__Exercise details__
Report the number of lines in the data below that hold "kitchen", without any other words.

__Stored items__

>>>>

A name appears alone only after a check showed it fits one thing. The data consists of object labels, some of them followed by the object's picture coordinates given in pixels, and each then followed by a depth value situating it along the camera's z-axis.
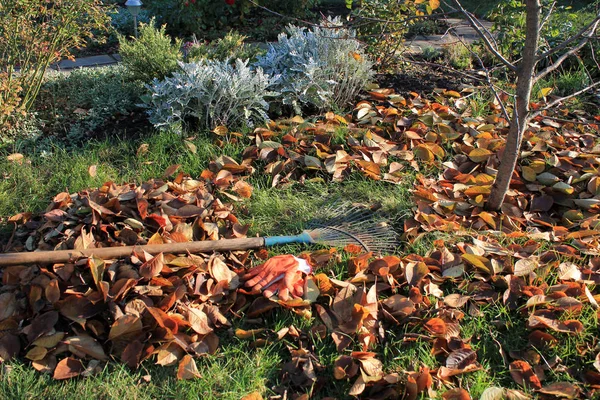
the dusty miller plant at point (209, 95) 3.74
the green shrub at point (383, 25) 4.53
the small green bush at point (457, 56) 4.98
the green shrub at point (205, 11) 6.06
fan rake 2.51
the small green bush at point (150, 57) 4.11
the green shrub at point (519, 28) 4.54
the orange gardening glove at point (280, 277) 2.48
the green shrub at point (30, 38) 3.71
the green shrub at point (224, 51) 4.32
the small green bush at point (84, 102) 3.93
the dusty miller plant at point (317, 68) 4.03
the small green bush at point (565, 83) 4.52
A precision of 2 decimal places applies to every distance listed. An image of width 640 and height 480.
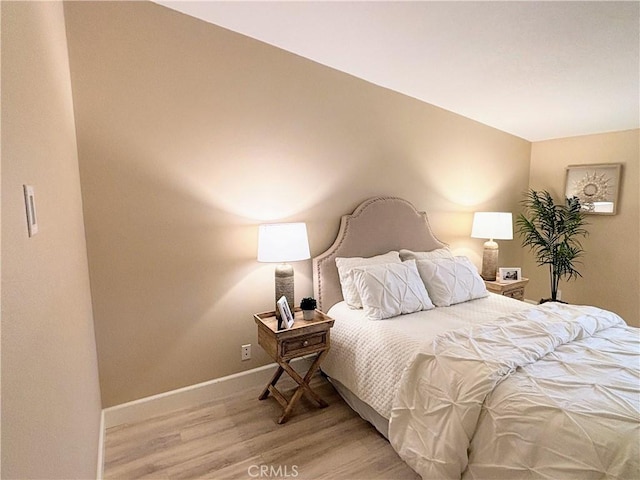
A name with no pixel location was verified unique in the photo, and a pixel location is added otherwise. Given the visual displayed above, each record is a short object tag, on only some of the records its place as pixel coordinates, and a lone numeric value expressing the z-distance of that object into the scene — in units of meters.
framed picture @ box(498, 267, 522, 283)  3.67
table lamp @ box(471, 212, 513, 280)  3.66
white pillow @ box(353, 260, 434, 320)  2.45
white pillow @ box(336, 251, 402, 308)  2.64
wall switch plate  0.82
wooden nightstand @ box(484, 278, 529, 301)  3.50
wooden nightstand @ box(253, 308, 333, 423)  2.22
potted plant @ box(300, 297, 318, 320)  2.40
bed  1.34
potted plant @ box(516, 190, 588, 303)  3.77
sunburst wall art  3.64
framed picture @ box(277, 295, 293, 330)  2.24
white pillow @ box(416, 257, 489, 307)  2.77
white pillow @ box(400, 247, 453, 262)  3.08
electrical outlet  2.63
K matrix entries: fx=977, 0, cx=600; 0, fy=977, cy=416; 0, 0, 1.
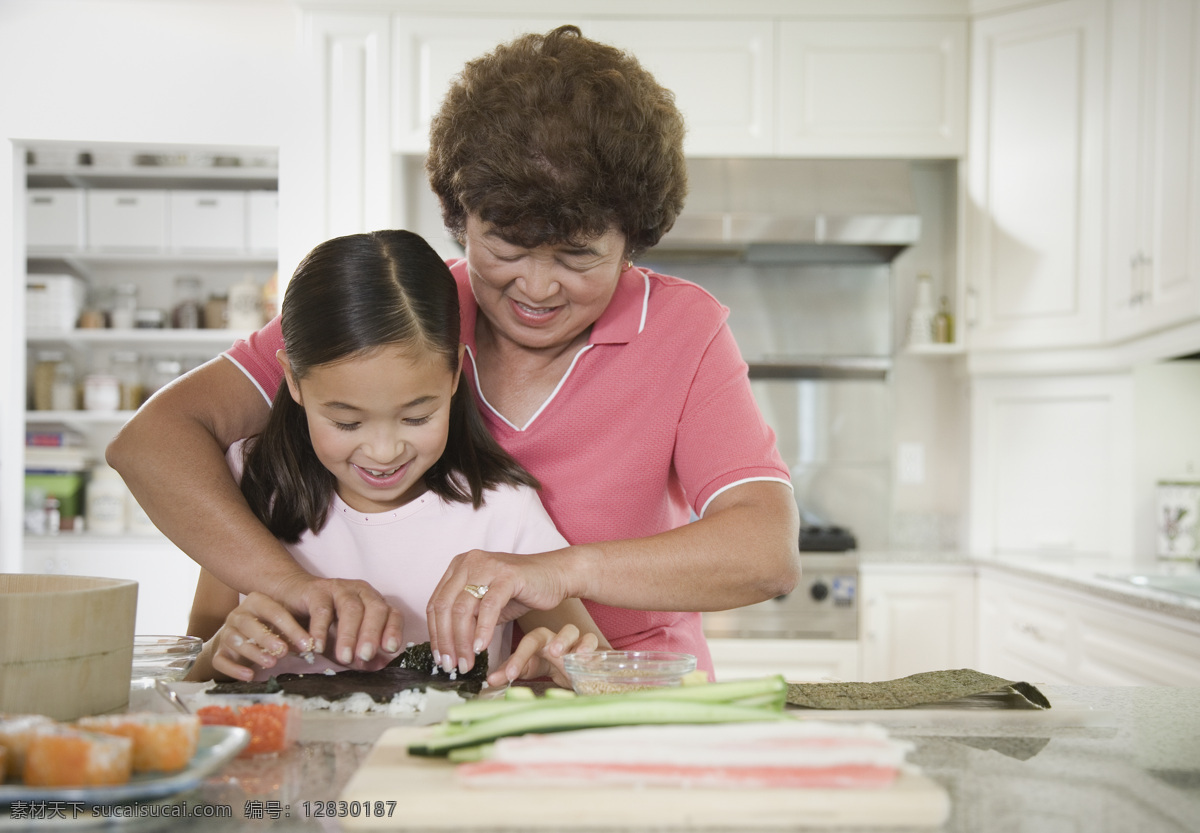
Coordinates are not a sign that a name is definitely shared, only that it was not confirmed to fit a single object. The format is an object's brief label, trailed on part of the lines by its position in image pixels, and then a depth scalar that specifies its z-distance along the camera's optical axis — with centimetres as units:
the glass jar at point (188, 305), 431
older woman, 104
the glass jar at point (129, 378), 434
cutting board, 55
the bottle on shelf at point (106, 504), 412
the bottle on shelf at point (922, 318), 339
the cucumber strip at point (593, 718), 61
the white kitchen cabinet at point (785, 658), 301
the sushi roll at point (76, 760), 53
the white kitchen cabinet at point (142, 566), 371
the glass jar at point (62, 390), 427
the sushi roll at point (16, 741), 56
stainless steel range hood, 320
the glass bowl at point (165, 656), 92
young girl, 111
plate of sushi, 52
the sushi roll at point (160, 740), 56
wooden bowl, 66
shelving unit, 398
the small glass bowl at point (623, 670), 79
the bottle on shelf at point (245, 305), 418
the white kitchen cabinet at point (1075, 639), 202
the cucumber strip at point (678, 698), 63
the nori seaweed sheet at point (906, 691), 85
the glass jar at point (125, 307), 432
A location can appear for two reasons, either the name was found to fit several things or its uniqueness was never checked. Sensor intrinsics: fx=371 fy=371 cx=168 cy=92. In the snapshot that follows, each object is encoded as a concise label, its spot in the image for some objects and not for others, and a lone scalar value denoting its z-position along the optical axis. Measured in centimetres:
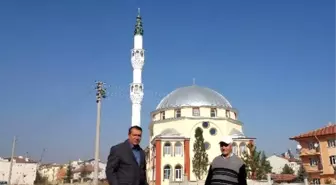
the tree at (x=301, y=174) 3884
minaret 4397
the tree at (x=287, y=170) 5838
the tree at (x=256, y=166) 3522
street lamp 2405
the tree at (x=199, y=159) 3931
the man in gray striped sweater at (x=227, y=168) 484
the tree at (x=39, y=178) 5958
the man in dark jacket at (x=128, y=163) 455
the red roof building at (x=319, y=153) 3609
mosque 4209
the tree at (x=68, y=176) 5463
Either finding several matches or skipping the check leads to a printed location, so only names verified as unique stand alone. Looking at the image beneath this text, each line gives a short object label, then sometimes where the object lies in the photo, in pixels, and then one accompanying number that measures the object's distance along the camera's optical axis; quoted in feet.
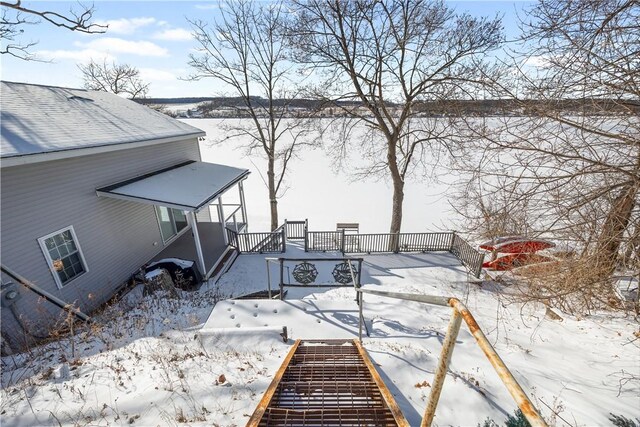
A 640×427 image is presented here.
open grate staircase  7.34
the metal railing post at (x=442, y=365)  5.86
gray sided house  18.39
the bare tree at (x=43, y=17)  27.54
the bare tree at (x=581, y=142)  11.20
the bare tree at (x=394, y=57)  33.42
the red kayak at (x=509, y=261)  21.37
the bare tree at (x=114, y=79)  68.90
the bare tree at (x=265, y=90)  42.86
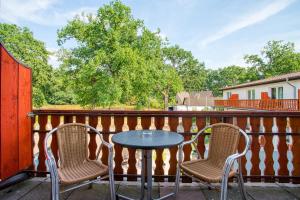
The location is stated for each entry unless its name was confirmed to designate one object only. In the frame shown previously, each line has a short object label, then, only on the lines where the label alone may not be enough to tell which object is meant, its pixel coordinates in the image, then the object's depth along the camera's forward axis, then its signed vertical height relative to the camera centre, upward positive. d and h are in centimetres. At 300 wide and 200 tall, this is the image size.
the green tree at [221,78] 4969 +541
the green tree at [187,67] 3572 +604
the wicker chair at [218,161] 178 -58
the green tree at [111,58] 1445 +298
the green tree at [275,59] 2524 +499
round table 178 -34
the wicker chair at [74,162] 176 -58
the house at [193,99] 3784 +43
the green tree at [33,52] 1697 +397
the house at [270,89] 1285 +89
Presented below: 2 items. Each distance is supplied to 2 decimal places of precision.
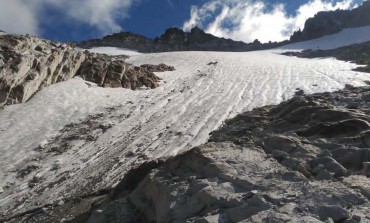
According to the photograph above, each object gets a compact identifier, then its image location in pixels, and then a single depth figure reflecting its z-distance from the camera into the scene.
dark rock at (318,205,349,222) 5.05
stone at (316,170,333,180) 6.25
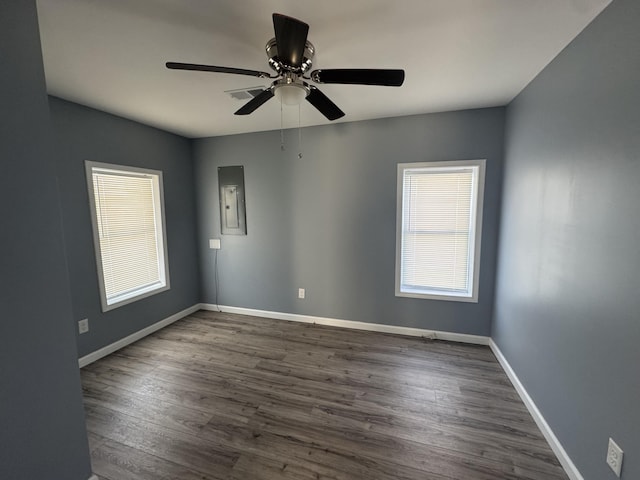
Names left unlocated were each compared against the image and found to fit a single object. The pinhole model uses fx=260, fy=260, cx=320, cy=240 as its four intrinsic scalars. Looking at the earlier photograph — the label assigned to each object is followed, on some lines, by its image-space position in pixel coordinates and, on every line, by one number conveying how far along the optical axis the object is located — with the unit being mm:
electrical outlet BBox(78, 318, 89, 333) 2584
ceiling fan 1163
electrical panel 3672
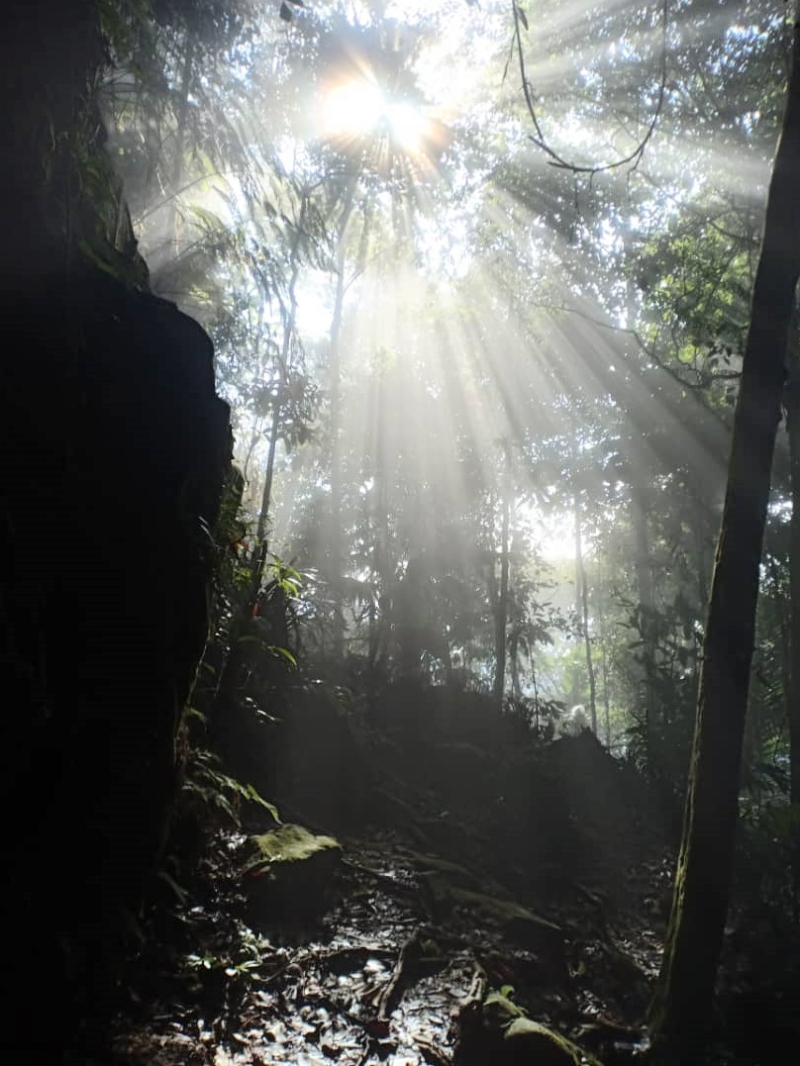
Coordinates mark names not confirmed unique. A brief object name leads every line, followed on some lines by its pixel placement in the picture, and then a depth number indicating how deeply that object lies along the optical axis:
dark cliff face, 2.56
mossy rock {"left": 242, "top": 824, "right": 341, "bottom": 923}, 4.39
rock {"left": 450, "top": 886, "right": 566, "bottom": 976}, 5.41
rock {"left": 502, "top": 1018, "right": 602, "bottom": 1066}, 3.49
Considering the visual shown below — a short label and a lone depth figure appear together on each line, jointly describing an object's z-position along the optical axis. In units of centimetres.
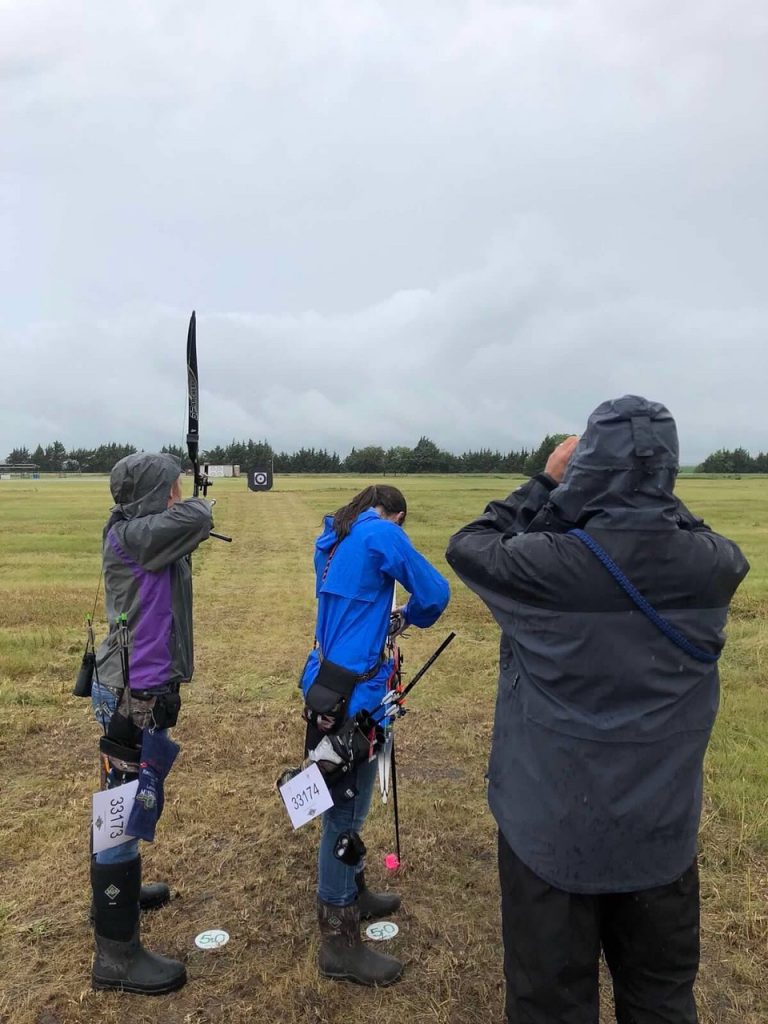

<<<<

__Finished exercise__
3